Within weeks of the first NSA revelation last year, companies like Dropbox and Amazon Web Services reported immediate drops in their sales, the report said. Citing a previous report, it
said the NSA’s PRISM program could cost cloud-computing companies from $22 billion to $180 billion over the next there years.
“This erosion in trust threatens to do the most immediate damage to the cloud computing industry, which would lose billions of dollars in the next three to five years as a result,” it said.
In particular, U.S. tech firms are being severely hit in overseas markets, the report said.
Companies such as Cisco, Qualcomm, IBM, Microsoft, and HP have all reported declines in sales in China following the NSA revelations. In fact, according to The Wall Street Journal, Cisco said it’s expecting roughly a 10% loss in
quarterly revenue because of the "Snowden effect." A web-hosting company called Servint reportedly lost more than half of its overseas clients following the revelation.

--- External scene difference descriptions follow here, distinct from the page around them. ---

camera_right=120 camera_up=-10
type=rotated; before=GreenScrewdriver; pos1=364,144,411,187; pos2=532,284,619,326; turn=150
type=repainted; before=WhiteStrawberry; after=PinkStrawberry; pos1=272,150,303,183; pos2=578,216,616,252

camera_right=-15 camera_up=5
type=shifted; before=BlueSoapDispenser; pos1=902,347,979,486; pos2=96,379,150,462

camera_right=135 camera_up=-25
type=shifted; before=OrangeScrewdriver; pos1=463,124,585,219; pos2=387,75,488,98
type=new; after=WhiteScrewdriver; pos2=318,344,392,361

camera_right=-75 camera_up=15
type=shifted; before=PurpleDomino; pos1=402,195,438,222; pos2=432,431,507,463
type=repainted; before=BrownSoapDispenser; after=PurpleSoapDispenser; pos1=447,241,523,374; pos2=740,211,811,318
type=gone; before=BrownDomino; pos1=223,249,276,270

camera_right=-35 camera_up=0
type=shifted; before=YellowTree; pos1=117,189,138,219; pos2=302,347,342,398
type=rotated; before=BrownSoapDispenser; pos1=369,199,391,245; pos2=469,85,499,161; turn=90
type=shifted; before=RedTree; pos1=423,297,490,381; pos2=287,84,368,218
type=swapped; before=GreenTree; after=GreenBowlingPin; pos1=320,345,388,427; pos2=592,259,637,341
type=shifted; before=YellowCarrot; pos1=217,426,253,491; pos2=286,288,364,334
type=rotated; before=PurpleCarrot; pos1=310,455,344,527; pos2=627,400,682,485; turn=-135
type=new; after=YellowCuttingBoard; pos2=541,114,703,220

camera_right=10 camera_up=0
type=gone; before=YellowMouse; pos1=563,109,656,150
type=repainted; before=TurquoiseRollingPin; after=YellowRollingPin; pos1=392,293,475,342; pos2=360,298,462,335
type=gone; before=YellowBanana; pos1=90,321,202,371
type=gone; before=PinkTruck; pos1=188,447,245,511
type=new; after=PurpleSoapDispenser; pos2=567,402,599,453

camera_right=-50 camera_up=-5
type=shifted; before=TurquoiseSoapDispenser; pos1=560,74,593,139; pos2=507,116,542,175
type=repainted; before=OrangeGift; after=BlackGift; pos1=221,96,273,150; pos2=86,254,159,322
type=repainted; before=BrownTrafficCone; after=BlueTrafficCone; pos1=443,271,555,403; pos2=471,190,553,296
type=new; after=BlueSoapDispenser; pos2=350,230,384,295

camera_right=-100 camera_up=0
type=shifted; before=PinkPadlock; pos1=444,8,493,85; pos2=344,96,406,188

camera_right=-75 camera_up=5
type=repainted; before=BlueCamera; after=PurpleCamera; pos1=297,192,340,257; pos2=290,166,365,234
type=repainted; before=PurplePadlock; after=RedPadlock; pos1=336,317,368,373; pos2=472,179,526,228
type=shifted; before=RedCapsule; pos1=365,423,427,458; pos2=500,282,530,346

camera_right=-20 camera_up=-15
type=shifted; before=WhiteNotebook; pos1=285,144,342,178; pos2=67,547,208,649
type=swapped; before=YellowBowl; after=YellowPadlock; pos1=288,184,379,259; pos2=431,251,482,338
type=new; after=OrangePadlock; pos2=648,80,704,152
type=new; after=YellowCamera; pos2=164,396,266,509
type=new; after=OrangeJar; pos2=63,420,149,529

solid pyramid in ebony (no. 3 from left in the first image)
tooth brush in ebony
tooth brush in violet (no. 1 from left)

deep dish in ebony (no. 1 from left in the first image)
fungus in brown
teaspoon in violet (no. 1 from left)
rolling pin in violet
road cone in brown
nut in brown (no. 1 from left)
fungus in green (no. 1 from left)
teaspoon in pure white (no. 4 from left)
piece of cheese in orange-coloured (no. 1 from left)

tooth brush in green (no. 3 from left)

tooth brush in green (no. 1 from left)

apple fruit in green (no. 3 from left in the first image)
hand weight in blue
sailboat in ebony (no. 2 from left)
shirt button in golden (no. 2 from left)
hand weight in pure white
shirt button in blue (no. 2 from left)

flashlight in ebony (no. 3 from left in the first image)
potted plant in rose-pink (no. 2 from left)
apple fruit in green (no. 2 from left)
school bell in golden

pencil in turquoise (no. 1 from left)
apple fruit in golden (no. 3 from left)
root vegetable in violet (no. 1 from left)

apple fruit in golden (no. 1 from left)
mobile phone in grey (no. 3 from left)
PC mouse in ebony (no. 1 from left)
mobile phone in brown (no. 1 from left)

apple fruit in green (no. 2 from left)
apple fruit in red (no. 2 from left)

American firms are also losing the trust of foreign governments because of this. The German government said it would end its contract with Verizon last month, while Brazil picked Swedish firm Saab over Boeing for a deal to replace its fighter jets, according to the report. It said more and more foreign competitors are benefiting from the perceived
image of being “NSA-proof” or “safer” than U.S. firms.
As a result, countries like Germany, Brazil, and India are close to enacting a new law that would require companies to use local data centers. For example, German Chancellor Angela Merkel,
after refusing to visit the U.S. for months after the NSA disclosures, has called for data localization laws. Brazil and India are proposing IT companies to either set up or keep their data centers within local boundaries, while Greece,
Brunei, and Vietnam are following suit with similar measures, the report said.
All of this could slow the growth of the U.S. tech industry by as much as 4% and seriously undermine America’s credibility around the world, the report concluded.